Olympian-Style Leadership

The best way to move on is to acknowledge that moving on is hard. She put her disappointment on the table next to reporters’ recorders and let it breathe. [Olympian-Style Leadership] ~Michael Rosenburg, SI

I’m not an athlete, and truth be told, I’m not even a sports fan. But, I’ll admit there is something about Olympic athletes that I find especially compelling. They are hyper-focused. They train intensely for an opportunity that only comes around every four years. For most, all of that intensity culminates in a performance that lasts for mere minutes.

Examples of Olympian-Style Leadership

Skier Mikaela Shiffrin, a highly decorated champion of her craft. Literally, the best in her field. But even the best falter and experience disappointment, as she did this week in the first 11 seconds of the giant slalom. Her response to the media was honest and showed her true character. She didn’t scramble for excuses or things to blame. As the SI reporter stated so vividly, “She put her disappointment on the table next to reporters’ recorders and let it breathe.” It’s hard to imagine a more suitable picture of bold grace.
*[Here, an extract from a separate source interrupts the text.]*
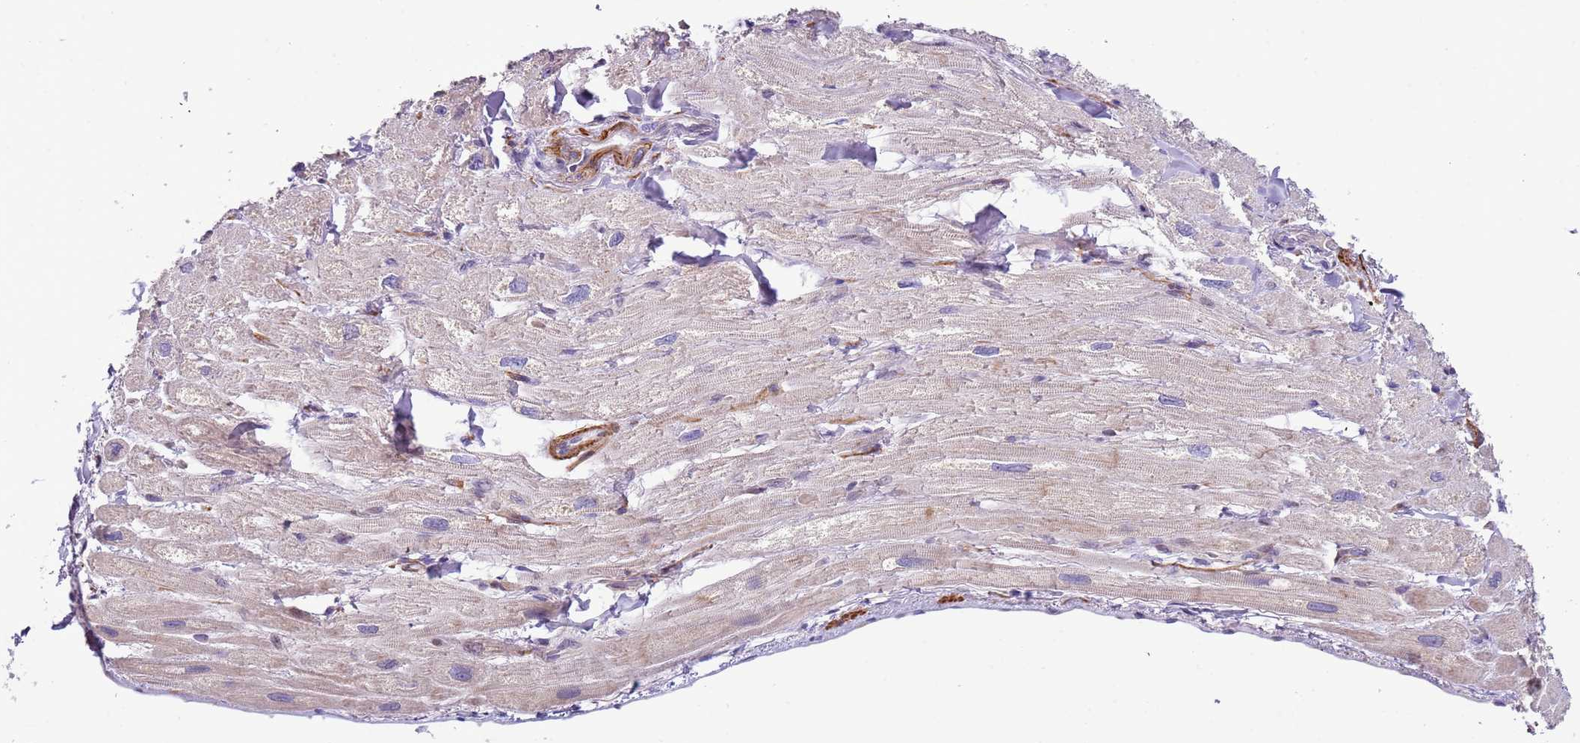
{"staining": {"intensity": "negative", "quantity": "none", "location": "none"}, "tissue": "heart muscle", "cell_type": "Cardiomyocytes", "image_type": "normal", "snomed": [{"axis": "morphology", "description": "Normal tissue, NOS"}, {"axis": "topography", "description": "Heart"}], "caption": "The histopathology image reveals no significant expression in cardiomyocytes of heart muscle. The staining is performed using DAB (3,3'-diaminobenzidine) brown chromogen with nuclei counter-stained in using hematoxylin.", "gene": "PLEKHH1", "patient": {"sex": "male", "age": 65}}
Too many leaders think that because of their position, they can never let anyone see them falter. They can never show disappointment in themselves. It takes a hefty dose of bold grace to reveal that while we may be leaders, we are still human.  

Focus and Discipline

Figure skater Nathan Chen and his coach, Rafael Arutyunyan. First, Nathan Chen is the consummate example of discipline. Many did not think it was possible to train and compete on the world stage and simultaneously be a full-time student at Yale studying statistics. Nathan has certainly proven them wrong. His focus and discipline is stunning.

Teach Others to Lead

Then there is Nathan’s coach. While at Yale, Nathan largely trained on his own and would consult via Face Time with his coach. Quoting his coach, Rafael Arutyunyan, “For nine years I have been preparing Nathan for independent work. I wasn’t training him but teaching him to train.” Imagine if leaders took the same approach to developing leaders in their organization—not leading others but teaching them to lead. What bold grace and Olympian-style leadership.

Get Out of the Way

My last example (but the list could go on for some time) is snowboarder Shaun White. When I heard Shaun’s name mentioned the first night of the Olympics, I thought they were referring to him as a commentator. He couldn’t possibly be competing?! I was wrong. Shaun White is competing in his fifth, and final, Olympics. I was struck by a quote from Shaun: “I’m so proud that I helped grow and shape the sport into what it is today. I can’t wait to see where the next generation takes it.”

What struck me about this quote was how I’ve seen so many leaders in organizations not recognize when it’s time to “see where the next generation takes it.” Many times, the most effective thing a leader can do is get out of the way; especially if they have assembled a great team. That requires bold grace.

To Re-cap Examples of Olympian-Style Leadership

  • Deal with disappointment openly and honestly, because you’re going to falter and make mistakes.
  • Focus and discipline helps leaders maintain balance and achieve their goals.
  • Spend less time leading others and more time teaching them to lead.
  • Recognize your contributions, and then get out of the way and cheer-on the next generation.